↓↓↓

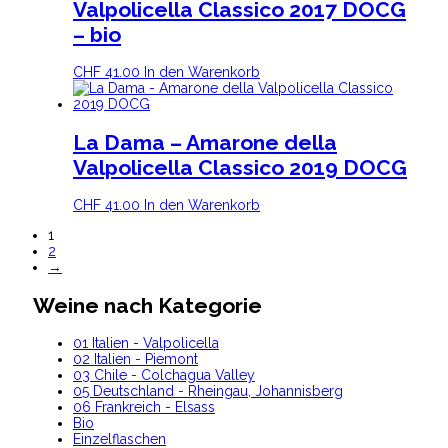
Valpolicella Classico 2017 DOCG
– bio
CHF
41.00
In den Warenkorb
La Dama – Amarone della
Valpolicella Classico 2019 DOCG
CHF
41.00
In den Warenkorb
1
2
→
Weine nach Kategorie
01 Italien - Valpolicella
02 Italien - Piemont
03 Chile - Colchagua Valley
05 Deutschland - Rheingau, Johannisberg
06 Frankreich - Elsass
Bio
Einzelflaschen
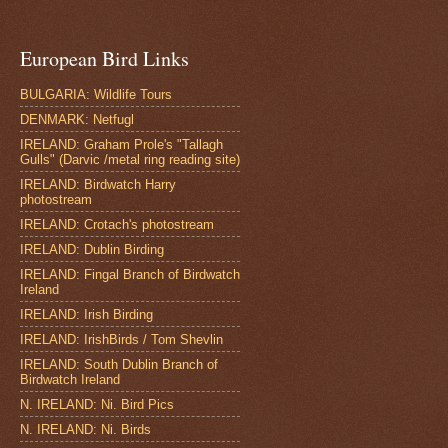
European Bird Links
BULGARIA: Wildlife Tours
DENMARK: Netfugl
IRELAND: Graham Prole's "Tallagh
Gulls" (Darvic /metal ring reading site)
IRELAND: Birdwatch Harry
photostream
IRELAND: Crotach's photostream
IRELAND: Dublin Birding
IRELAND: Fingal Branch of Birdwatch
Ireland
IRELAND: Irish Birding
IRELAND: IrishBirds / Tom Shevlin
IRELAND: South Dublin Branch of
Birdwatch Ireland
N. IRELAND: Ni. Bird Pics
N. IRELAND: Ni. Birds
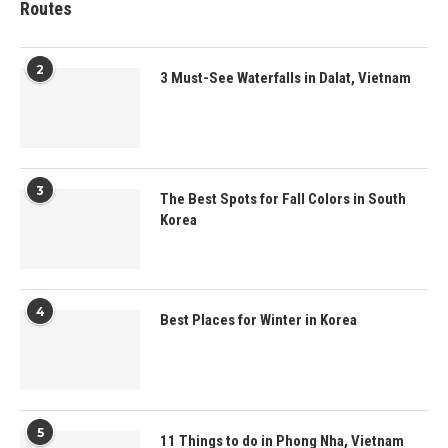
Routes
2
3 Must-See Waterfalls in Dalat, Vietnam
3
The Best Spots for Fall Colors in South
Korea
4
Best Places for Winter in Korea
5
11 Things to do in Phong Nha, Vietnam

↑↑↑

All lines above are to be restated word for word, with pictures excluded.

**THE COMPLETED TASK:**
Valpolicella Classico 2017 DOCG
– bio
CHF
41.00
In den Warenkorb
La Dama – Amarone della
Valpolicella Classico 2019 DOCG
CHF
41.00
In den Warenkorb
1
2
→
Weine nach Kategorie
01 Italien - Valpolicella
02 Italien - Piemont
03 Chile - Colchagua Valley
05 Deutschland - Rheingau, Johannisberg
06 Frankreich - Elsass
Bio
Einzelflaschen
European Bird Links
BULGARIA: Wildlife Tours
DENMARK: Netfugl
IRELAND: Graham Prole's "Tallagh
Gulls" (Darvic /metal ring reading site)
IRELAND: Birdwatch Harry
photostream
IRELAND: Crotach's photostream
IRELAND: Dublin Birding
IRELAND: Fingal Branch of Birdwatch
Ireland
IRELAND: Irish Birding
IRELAND: IrishBirds / Tom Shevlin
IRELAND: South Dublin Branch of
Birdwatch Ireland
N. IRELAND: Ni. Bird Pics
N. IRELAND: Ni. Birds
Routes
2
3 Must-See Waterfalls in Dalat, Vietnam
3
The Best Spots for Fall Colors in South
Korea
4
Best Places for Winter in Korea
5
11 Things to do in Phong Nha, Vietnam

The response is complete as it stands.